This just scratches the surface, but it’s a significant scratch, because as more soloists get opportunities in major roles, other soloists and corps dancers will be given newly-available opportunities in leading and featured roles. The fact that these quality corps dancers are too numerous to identify specifically here is a good thing: ABT now, finally, appears to have, and to be willing to display, its own embarrassment of riches. And if given repeated opportunities to grow in their roles (and the benefit of publicity that adequately focuses on, and trumpets, their achievements), ABT’s own dancers have the potential to be the ballet superstars that the company has previously imported. ABT has always had guest artists as far back as I can remember. One or two or so per season will be fine – and welcome – as long as they don’t dominate casting in roles for which the company already has an abundance of capable dancers (e.g., Juliet; Giselle), and don’t inhibit growth from within.

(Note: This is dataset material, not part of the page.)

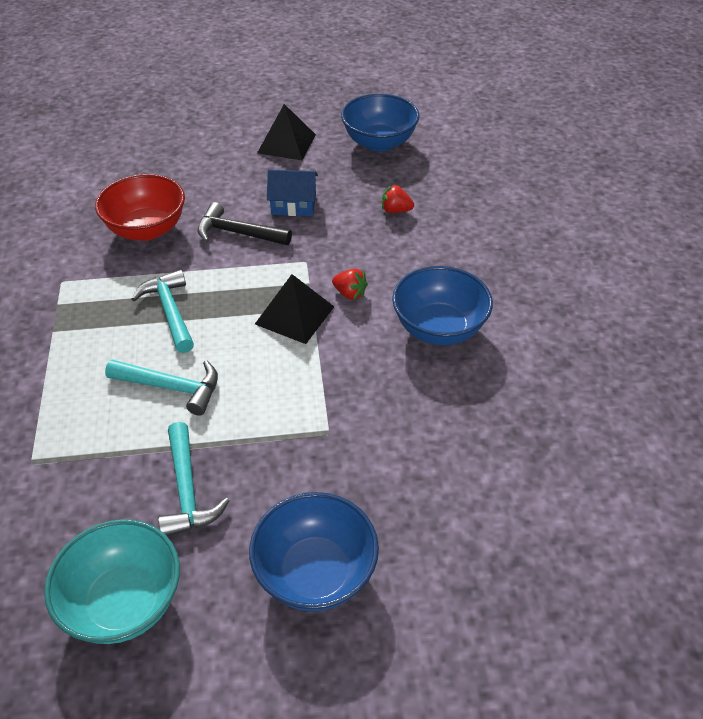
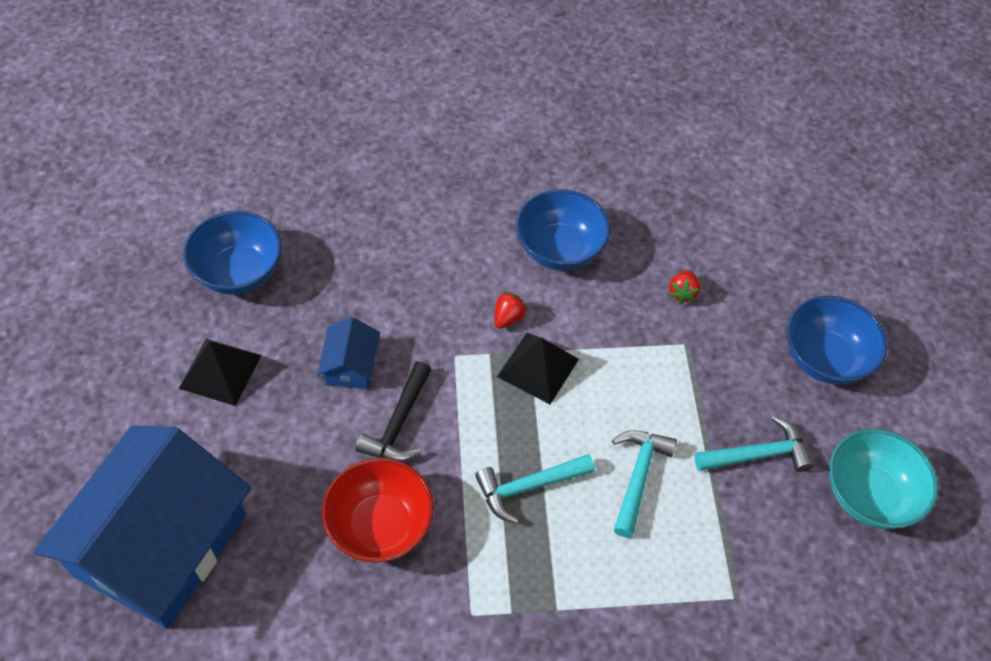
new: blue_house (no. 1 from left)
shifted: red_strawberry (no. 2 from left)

This season the company also suffered two significant departures: Diana Vishneva and Veronika Part. Vishneva was given a memorable farewell following her performance as Tatiana in Onegin, and Part a hastily prepared one at the close of ABT’s penultimate program after her performance in Mozartiana. And it’s in this last respect that ABT’s season was marred. Surely Part’s departure was not a last minute decision, as it’s been apparent for the past couple of years that the number of performances and roles in which she’s been cast has diminished. Aside from the question of whether she could have or should have continued with ABT beyond this season (she’s hardly at the “twilight” of her career), the treatment was wholly inappropriate and unwarranted for a principal dancer who’s been a valued member of the company for 15 years. At a minimum, it would have been to the company’s credit to have announced her departure, and farewell performance, far enough in advance for her legion of admirers to say goodbye, and in a ballet, like Swan Lake, that is one of her signature accomplishments.
It also, rightly or wrongly, made unavoidable a connection between her departure and the promotions ABT announced on the final Friday of its season. This is particularly unfortunate, because celebrating the promotions should not have been impacted in any way by another dancer’s departure. All these promotions – Lane, Shevchenko, and Teuscher to principal dancer, and Royal to soloist – are well-deserved, as evidenced by the dancers’ performances over time, and particularly this season after finally being given opportunities to demonstrate what those who see ABT performances regularly already sensed and anticipated. If this sea change continues, it will mark the turning point in the company’s recent history at which ABT finally recognized the treasures that it has kept hidden, albeit in plain sight, for years.